Ideology Aside, This Has Been the Year of the Woman
Friday, October 24, 2008
Two months after Sarah Palin joined the GOP ticket, and four months after Hillary Clinton ended her quest for the presidency, 2008 is turning out to be a transformative year for women in politics, according to women leaders across the political spectrum.
As Election Day nears, it's clear that gender was not a disqualifying factor for either Clinton or Palin. Voters who turned against them did so for other reasons, just as they do with male candidates. Women from both parties also perceive with satisfaction a heightened emphasis on their issues in this year's race.
Palin's candidacy has sent a jolt through traditional liberal women's organizations as she tries to redefine feminism, suggesting that the old movement has become detached from the hockey moms Palin champions. The mother of five and former beauty queen is the antithesis of the bra-burning militant libbers of the '60s, and she is adamantly antiabortion. Yet Palin has grabbed the feminist label vigorously and has been hailed as one by the thousands of supportive women who wave their lipstick tubes at her rallies.
"She is a direct counterpoint to the liberal feminist agenda for America," John McCain declared last weekend.
While liberal groups have strong ideological differences with Palin, some nonetheless rallied to her defense when she was accused of neglecting her family for the campaign trail ."Would they be asking whether a man with five children should be running for high office?" wrote Kim Gandy, president of the National Organization for Women, in an online column. ". . . I feel for Palin, and for all women struggling to be taken seriously in a man's realm."
Although she finds the Alaska governor's views on issues critical to women "a disappointment," Gandy said in an interview that she believes it's important for her own teenage daughters "to see women competing at the highest levels of American politics."
All in all, when the votes are cast and the country moves on, the women's movement will have lots of reasons to feel good about the 2008 election year ."I never thought I'd see another woman on a national ticket in this cycle after Hillary lost," said Geraldine Ferraro, who 24 years ago became the first women to run on a major party's national ticket. "But it's like a ripple effect. Hillary's candidacy, my candidacy -- they have a ripple effect far beyond the immediate results."
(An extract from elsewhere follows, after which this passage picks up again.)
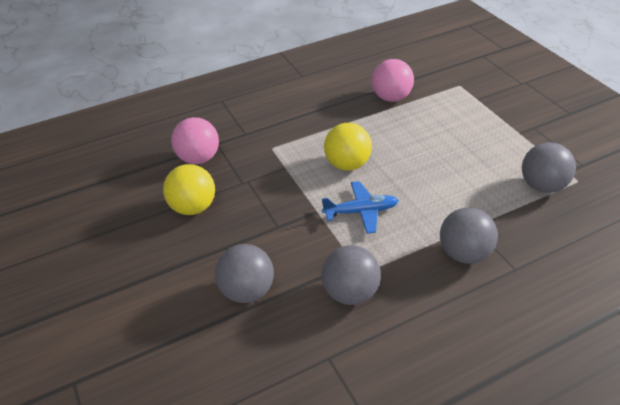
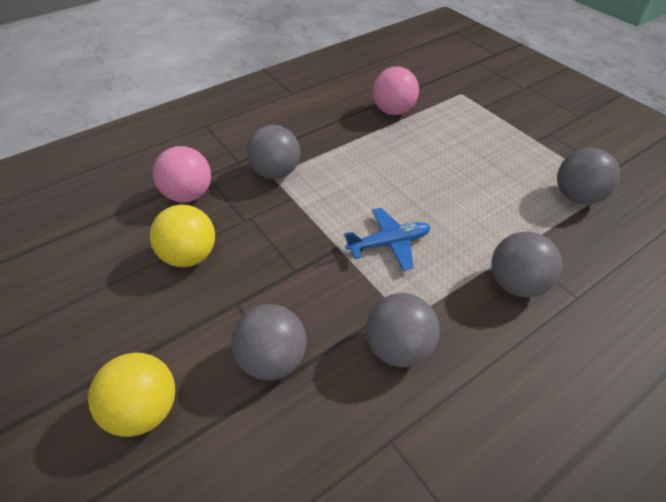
camera: 10 degrees left, 5 degrees up
(275, 145) = (276, 172): none -> grey ball
(347, 164) = (361, 189): yellow ball -> yellow ball (144, 409)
The unexpected recognition of a conservative as a role model for women has forced some traditional feminists to reconsider the movement's mission. "It's going to take us a while to find our bearings," said Sarah Stoesz, who runs the Planned Parenthood office that oversees Minnesota and the Dakotas. "As feminists, we've always thought that a core aspect of women's equality is about being in control of our reproductive lives. But Sarah Palin is throwing the calculus out the window and demonstrating a view that some people would call feminism: I can be governor, I can have five children, I can shoot and field-dress a moose, and I don't need access to abortion.
"There's a big debate inside the leadership of the women's movement about how much abortion should be a key political issue."
Even if Palin's star fades, many women think that her impact on the definition of a feminist will be lasting. April Ponnuru, 30, said that though she wishes Palin had more policy experience, "at the end of the day, she is a conservative woman who has strong convictions on life and other conservative issues -- and she made it."
"There are really a lot of us out there," said Ponnuru, the executive director of the National Review Institute and the mother of a 3-year-old. "We are vastly underrepresented in politics, and she's the first truly national politician to make a strong statement about being a pro-life woman -- and that's very appealing."
Conservative activist and lawyer Cleta Mitchell started her career as a liberal women's rights politician in Oklahoma, fighting for the passage of the Equal Rights Amendment in the '70s. "We never said equal rights was just for some of you girls depending on your political philosophy -- that was never part of the deal," Mitchell said. "It was about having options and choices."